Carson McCuller’s The Heart is a Lonely Hunter is perhaps one of her most famous representative literary work. One can find various references and, on reading further about the author, make numerous connections to her past experiences and those of her family. In this sense, the need to channel in an artistic way all the tribulations and suffering they were exposed to seems imperative.
This piece of writing looks to uncover the situation of the weak, marginal members of society and how they often become isolated from it, while at the same time offering a comparison and contrast to someone differently placed on the social scale and how they all are equally affected by misfortune and failures.

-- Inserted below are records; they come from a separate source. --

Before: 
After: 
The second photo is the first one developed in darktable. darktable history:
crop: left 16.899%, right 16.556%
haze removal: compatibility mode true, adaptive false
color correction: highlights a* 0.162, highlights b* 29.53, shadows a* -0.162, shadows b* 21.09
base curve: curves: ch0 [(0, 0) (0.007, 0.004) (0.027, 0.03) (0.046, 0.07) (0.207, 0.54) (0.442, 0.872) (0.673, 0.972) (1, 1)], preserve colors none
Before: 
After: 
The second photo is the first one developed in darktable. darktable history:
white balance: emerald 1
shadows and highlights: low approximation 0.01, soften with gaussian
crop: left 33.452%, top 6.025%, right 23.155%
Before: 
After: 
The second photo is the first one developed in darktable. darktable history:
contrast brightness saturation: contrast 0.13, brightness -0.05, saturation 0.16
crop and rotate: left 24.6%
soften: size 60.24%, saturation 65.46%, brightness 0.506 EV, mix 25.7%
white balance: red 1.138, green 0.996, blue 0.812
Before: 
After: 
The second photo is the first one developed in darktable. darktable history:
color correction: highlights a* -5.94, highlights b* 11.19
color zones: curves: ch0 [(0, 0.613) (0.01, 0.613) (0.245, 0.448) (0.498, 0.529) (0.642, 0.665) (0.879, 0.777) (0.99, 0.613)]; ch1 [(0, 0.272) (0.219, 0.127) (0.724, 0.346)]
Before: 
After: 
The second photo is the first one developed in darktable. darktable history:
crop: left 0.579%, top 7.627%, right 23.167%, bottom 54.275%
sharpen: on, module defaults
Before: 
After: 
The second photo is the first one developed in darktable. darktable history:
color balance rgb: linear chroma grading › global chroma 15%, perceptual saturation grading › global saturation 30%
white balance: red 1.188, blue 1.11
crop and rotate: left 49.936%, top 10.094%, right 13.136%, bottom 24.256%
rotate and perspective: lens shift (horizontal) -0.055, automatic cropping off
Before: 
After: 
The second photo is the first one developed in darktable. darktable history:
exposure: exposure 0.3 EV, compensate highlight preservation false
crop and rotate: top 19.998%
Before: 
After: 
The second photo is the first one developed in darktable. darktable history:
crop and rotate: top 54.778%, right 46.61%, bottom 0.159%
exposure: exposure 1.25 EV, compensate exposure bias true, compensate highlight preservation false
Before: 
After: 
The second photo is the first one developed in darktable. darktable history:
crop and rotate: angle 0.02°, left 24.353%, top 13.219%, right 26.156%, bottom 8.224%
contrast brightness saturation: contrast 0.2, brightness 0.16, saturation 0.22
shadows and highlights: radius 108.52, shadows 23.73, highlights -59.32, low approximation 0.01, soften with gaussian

It is rather hard to avoid inferring that McCuller, to a certain extent, intends to provide a somewhat moral support to the aforementioned members of society represented in the book, by means of inspiring just as John Singer does with the characters in the novel not only them, but also those readers who can at least slightly relate to the main characters in the book. At the same time, the book raises awareness among the general public regarding the difficulties and hardships the less favored members of society, as well as people placed in better (or merely average) social positions, must go through and it even reveals a rather somber tendency of human beings to isolate themselves.
The Heart is a Lonely Hunter is a book that can, at times, cause a certain feeling of frustration to arise in the reader but, ultimately, it also raises several existential questions. It is a trip of sorts, down to the innermost, darkest places of the human soul that manages to shed some light on how people from all walks of life cope with the obstacles present in the path towards happiness and how, more often than not, reality acts as a dream-crusher.